Page text ::
# Coupling of scattered TE mode to TM mode using vector Helmholtz equation

I solve a scattered field computation problem using the frequency domain Maxwell's/Helmholtz PDEs. Particularly, I'm studying the behavior of light, which is essentially a plane wave propagating in a 3D domain, as it interacts with a scatterer characterized by a complex refractive index. This interaction can result in diffraction, scattering, absorption, or reflection of the incident light. In ideal conditions for a TE mode, we consider only the $$E_y$$ and there should not be any electric field component ($$E_x=0$$ and $$E_z=0$$) along the direction of propagation (z-direction). However, in practical situations, there may be imperfections/irregularities/resonances on the scatterer boundaries that can cause some field components to scatter in unintended directions. As a result, I have a leakage of the electric field $$E_y$$ and scattering of it into other modes or directions. So for TE mode, $$E_x$$ and $$E_z$$ are not zero anymore, especially on the material interfaces (see Figure).

Before solving the scattered field computation problem, expanding Maxwell's equations

$$\begin{bmatrix} \frac{\partial}{\partial y} E_z - \frac{\partial}{\partial z} E_y\\ \frac{\partial}{\partial z} E_x - \frac{\partial}{\partial x} E_z\\ \frac{\partial}{\partial x} E_y - \frac{\partial}{\partial y} E_x\\ \end{bmatrix} = j \omega \mu \begin{bmatrix} H_x\\ H_y\\ H_z\\ \end{bmatrix}$$

$$\begin{bmatrix} \frac{\partial}{\partial y} H_z - \frac{\partial}{\partial z} H_y\\ \frac{\partial}{\partial z} H_x - \frac{\partial}{\partial x} H_z\\ \frac{\partial}{\partial x} H_y - \frac{\partial}{\partial y} H_x\\ \end{bmatrix} = -j \omega \epsilon(x,y,z) \begin{bmatrix} E_x\\ E_y\\ E_z\\ \end{bmatrix}$$

I derive the set of equations for E-field:

$$\frac{\partial^2}{\partial y^2} E_x + \frac{\partial^2}{\partial z^2} E_x - \frac{\partial}{\partial y}\frac{\partial}{\partial x} E_y - \frac{\partial}{\partial z}\frac{\partial}{\partial x} E_z + k_{0}^2 \varepsilon E_x= 0$$

$$\frac{\partial^2}{\partial z^2} E_y + \frac{\partial^2}{\partial x^2} E_y - \frac{\partial}{\partial z}\frac{\partial}{\partial y} E_z - \frac{\partial}{\partial x}\frac{\partial}{\partial y} E_x + k_{0}^2 \varepsilon E_y= 0$$

$$\frac{\partial^2}{\partial x^2} E_z + \frac{\partial^2}{\partial y^2} E_z - \frac{\partial}{\partial x}\frac{\partial}{\partial z} E_x - \frac{\partial}{\partial y}\frac{\partial}{\partial z} E_y + k_{0}^2 \varepsilon E_z = 0$$

The residual is the result of the summation of all terms comprising the PDE. For the problem, specified by initial/boundary conditions, the residuals are to be zero at the points where the approximate solution is obtained. By minimizing the residual using solvers, I solve the PDE numerically and I could easily compute the light at different modes: $$E_y$$ at TE, and $$E_x$$, $$E_z$$ at TM. My current objective is to compute how much $$E_y$$ light was rescattered to $$E_x$$, $$E_z$$.

[Collected data entries]
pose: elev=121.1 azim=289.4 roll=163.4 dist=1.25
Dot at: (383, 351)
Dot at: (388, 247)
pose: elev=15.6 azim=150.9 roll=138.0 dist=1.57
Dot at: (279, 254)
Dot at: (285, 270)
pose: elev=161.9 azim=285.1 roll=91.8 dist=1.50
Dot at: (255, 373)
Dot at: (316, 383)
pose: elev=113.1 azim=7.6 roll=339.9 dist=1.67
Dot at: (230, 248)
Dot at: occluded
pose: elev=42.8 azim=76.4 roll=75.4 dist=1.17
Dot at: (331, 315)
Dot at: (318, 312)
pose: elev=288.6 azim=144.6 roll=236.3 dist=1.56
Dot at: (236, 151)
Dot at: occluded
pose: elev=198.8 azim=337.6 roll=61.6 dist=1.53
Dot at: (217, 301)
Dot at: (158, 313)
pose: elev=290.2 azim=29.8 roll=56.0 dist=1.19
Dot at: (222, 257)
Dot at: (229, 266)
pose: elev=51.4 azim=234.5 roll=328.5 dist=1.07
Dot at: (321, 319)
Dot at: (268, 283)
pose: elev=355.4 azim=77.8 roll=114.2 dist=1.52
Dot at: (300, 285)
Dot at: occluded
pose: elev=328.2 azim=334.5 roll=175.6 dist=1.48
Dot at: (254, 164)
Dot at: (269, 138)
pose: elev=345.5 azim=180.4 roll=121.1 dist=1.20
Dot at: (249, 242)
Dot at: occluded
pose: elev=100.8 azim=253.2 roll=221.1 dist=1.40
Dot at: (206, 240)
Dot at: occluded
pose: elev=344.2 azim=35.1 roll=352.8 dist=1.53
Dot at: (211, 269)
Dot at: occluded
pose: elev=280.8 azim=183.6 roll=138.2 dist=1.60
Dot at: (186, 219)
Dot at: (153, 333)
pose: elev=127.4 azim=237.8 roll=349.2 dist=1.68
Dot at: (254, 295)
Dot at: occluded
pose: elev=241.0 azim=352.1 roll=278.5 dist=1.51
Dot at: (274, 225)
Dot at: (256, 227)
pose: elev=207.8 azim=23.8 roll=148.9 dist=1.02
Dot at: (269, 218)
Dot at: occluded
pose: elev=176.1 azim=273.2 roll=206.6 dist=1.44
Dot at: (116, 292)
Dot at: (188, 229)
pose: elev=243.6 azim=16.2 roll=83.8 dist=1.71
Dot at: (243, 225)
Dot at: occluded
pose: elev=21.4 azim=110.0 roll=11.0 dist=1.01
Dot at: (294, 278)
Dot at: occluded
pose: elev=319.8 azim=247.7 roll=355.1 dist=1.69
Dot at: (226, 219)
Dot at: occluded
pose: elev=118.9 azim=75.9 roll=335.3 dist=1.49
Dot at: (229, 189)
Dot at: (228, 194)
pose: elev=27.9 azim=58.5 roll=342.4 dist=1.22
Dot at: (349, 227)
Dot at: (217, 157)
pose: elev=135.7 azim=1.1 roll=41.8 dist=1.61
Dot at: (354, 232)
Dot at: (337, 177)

Direction :: Transcribe the post on TE-to-TM mode coupling from "The residual is" up to and including "to $$E_x$$, $$E_z$$.".

Final result ::
The residual is the result of the summation of all terms comprising the PDE. For the problem, specified by initial/boundary conditions, the residuals are to be zero at the points where the approximate solution is obtained. By minimizing the residual using solvers, I solve the PDE numerically and I could easily compute the light at different modes: $$E_y$$ at TE, and $$E_x$$, $$E_z$$ at TM. My current objective is to compute how much $$E_y$$ light was rescattered to $$E_x$$, $$E_z$$.